I recall a meeting of the private practice committee of the Manhattan District Branch of the American Psychiatric Association at the Payne-Whitney Clinic more than 25 years ago. I guess nobody was worried about the future of private practice back then. Only about three of us attended. We talked about psychiatrist Jay Reibel, MD at Four Winds psychiatric hospital and his attempts to cut costs for the State of New York by reviewing cases in what may have been the first "behavioral carve out."

We love to hate managed care in psychiatry as much as anywhere in medicine, but to help keep it all in perspective think back to the months long hospital stays and years of four sessions a week psychotherapy. Ask yourself whether we could ever be wealthy enough as a society to sustain such benefits for more than a privileged few. You can read more in this 1985 article from the New York Times:

http://www.nytimes.com/1985/12/01/nyregion/new-effort-seeks-to-insure-quality-of-psychiatric-care.html

2 comments:

  1. I remember the excesses very well. Inpatients waiting for antidepressants to kick in when they could be doing that at home for much cheaper. The "OT" and "RT" deserved the derisive appelation of "basket weaving." Psychotherapy could go on forever with no specific goals other than "personal growth."

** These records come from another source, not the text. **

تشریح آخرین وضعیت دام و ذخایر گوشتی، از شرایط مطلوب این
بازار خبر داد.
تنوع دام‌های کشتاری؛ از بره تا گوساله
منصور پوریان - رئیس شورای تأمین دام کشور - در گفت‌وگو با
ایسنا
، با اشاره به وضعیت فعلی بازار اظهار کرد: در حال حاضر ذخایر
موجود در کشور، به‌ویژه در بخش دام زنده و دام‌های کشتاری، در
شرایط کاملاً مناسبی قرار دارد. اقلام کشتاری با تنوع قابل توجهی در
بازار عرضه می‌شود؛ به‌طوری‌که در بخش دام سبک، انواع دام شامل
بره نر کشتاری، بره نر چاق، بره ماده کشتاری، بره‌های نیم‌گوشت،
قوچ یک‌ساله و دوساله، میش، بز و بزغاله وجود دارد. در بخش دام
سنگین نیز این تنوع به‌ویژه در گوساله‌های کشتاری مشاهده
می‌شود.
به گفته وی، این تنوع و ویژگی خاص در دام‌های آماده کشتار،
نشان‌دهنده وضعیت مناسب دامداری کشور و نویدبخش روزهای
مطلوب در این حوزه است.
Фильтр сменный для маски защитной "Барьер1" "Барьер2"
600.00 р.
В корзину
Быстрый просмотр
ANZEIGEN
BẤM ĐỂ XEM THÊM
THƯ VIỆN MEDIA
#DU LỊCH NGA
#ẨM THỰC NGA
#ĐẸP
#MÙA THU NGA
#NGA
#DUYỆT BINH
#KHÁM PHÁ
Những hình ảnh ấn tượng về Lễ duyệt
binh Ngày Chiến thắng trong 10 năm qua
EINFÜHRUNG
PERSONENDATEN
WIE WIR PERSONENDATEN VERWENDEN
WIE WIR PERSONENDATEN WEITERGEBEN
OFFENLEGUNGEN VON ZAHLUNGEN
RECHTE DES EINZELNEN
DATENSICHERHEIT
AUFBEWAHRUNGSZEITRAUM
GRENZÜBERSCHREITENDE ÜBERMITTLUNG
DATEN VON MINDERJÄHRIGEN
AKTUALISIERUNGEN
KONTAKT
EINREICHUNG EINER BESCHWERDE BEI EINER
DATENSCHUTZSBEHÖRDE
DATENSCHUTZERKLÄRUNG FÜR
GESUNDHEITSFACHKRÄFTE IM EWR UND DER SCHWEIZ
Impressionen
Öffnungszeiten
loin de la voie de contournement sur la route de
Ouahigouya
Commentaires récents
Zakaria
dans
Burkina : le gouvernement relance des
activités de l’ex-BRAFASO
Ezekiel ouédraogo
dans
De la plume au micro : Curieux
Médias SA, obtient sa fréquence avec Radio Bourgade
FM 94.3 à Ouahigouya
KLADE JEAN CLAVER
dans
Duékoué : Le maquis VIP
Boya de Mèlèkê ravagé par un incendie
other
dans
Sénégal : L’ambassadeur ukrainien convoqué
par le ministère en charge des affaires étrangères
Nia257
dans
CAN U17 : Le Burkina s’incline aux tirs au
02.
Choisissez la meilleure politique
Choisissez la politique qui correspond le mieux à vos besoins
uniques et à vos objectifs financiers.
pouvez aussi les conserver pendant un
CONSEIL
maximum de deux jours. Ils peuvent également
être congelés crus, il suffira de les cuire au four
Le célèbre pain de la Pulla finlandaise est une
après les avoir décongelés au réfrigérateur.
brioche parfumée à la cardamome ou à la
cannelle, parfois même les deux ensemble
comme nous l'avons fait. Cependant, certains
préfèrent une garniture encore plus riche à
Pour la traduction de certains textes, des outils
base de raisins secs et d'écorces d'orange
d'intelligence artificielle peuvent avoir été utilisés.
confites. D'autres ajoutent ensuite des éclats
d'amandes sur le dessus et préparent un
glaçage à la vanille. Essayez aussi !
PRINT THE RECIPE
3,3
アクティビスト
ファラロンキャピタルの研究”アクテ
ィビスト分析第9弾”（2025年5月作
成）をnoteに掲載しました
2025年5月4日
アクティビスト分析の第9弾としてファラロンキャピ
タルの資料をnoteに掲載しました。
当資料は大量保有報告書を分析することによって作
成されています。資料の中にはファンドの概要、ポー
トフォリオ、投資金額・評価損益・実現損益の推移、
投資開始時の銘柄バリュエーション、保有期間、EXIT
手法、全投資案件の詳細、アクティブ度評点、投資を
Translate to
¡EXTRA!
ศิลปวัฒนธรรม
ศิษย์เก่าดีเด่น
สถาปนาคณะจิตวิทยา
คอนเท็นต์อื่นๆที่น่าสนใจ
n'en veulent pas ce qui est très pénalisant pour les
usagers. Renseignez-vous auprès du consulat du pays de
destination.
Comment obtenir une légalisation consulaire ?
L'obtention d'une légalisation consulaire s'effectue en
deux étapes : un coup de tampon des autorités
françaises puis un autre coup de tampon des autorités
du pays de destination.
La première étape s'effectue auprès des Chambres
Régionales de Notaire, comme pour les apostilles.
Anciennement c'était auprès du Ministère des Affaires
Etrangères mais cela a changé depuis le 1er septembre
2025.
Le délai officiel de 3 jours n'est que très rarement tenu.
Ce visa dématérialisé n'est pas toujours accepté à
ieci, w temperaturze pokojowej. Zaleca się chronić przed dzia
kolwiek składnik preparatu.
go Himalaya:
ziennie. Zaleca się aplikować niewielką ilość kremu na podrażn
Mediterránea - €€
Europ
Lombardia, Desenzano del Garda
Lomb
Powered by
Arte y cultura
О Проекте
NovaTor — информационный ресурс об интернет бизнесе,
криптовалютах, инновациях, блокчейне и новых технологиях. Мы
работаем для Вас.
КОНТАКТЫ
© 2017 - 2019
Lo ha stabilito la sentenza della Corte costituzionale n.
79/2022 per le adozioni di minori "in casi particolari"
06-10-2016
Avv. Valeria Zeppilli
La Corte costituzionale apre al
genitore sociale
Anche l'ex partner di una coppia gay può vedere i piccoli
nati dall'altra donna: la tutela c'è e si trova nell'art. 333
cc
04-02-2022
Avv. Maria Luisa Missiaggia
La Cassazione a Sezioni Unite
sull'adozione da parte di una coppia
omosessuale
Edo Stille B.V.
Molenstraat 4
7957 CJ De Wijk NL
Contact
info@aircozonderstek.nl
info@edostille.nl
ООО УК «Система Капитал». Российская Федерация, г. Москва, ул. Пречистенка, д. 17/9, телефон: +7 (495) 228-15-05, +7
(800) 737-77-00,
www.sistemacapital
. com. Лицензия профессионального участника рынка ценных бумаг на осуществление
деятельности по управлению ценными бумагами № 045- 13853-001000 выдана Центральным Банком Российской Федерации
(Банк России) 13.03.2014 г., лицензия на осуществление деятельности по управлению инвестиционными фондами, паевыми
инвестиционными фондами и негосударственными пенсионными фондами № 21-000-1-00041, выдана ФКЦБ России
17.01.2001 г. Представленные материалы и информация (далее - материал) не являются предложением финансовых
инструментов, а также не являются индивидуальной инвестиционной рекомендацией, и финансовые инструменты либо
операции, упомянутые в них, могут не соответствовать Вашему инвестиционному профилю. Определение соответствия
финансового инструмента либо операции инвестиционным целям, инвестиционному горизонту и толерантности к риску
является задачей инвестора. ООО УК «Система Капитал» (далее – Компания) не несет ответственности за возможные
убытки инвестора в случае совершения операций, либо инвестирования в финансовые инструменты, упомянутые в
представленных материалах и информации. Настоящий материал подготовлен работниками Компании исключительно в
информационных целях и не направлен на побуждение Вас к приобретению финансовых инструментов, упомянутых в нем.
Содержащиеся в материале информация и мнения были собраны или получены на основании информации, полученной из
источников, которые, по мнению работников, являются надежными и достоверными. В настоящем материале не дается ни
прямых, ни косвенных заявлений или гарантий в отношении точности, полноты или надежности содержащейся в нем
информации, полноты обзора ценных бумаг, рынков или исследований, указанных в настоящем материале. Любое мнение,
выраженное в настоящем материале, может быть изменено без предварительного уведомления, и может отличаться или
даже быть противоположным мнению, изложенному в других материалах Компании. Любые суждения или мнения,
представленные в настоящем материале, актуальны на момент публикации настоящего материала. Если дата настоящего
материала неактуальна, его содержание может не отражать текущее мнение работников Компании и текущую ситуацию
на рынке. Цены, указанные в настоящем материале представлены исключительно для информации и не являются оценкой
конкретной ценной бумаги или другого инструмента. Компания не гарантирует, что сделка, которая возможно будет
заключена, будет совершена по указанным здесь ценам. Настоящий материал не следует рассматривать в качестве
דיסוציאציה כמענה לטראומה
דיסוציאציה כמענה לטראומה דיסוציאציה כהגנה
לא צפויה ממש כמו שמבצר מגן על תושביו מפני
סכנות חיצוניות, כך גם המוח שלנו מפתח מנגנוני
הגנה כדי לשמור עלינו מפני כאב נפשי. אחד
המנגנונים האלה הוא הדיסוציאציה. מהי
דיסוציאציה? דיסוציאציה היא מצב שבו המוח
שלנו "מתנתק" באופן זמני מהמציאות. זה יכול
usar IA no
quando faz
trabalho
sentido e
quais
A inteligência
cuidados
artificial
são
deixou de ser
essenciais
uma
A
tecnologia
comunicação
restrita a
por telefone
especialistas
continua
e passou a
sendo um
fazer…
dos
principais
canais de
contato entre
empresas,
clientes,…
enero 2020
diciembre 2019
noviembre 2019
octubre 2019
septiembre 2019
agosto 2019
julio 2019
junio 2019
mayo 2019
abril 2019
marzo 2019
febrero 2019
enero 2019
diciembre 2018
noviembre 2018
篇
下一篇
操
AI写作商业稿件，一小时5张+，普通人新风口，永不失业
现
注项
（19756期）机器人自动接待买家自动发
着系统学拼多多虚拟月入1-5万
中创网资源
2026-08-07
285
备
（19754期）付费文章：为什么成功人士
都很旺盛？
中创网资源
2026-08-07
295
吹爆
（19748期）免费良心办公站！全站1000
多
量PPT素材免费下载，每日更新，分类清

    Mangled care did indeed cut the fat. Unfortunately, they then went on to cut the muscle and bone. I was there in California where and when it all got started. If you couldn't cure a severe personality disorder in five sessions, they would say further sessions were not "medically necessary." (Now they don't do that any more; they just ratchet down our fees) Actively suicidal patients would have hospital days denied.

    ReplyDelete
  2. Managed care is hurting so many people! I work as a one-on-one for children and teenagers with disabilities and I now have a person who works for an insurance company telling me what a 7 year old non-verbal girl with severe autism needs.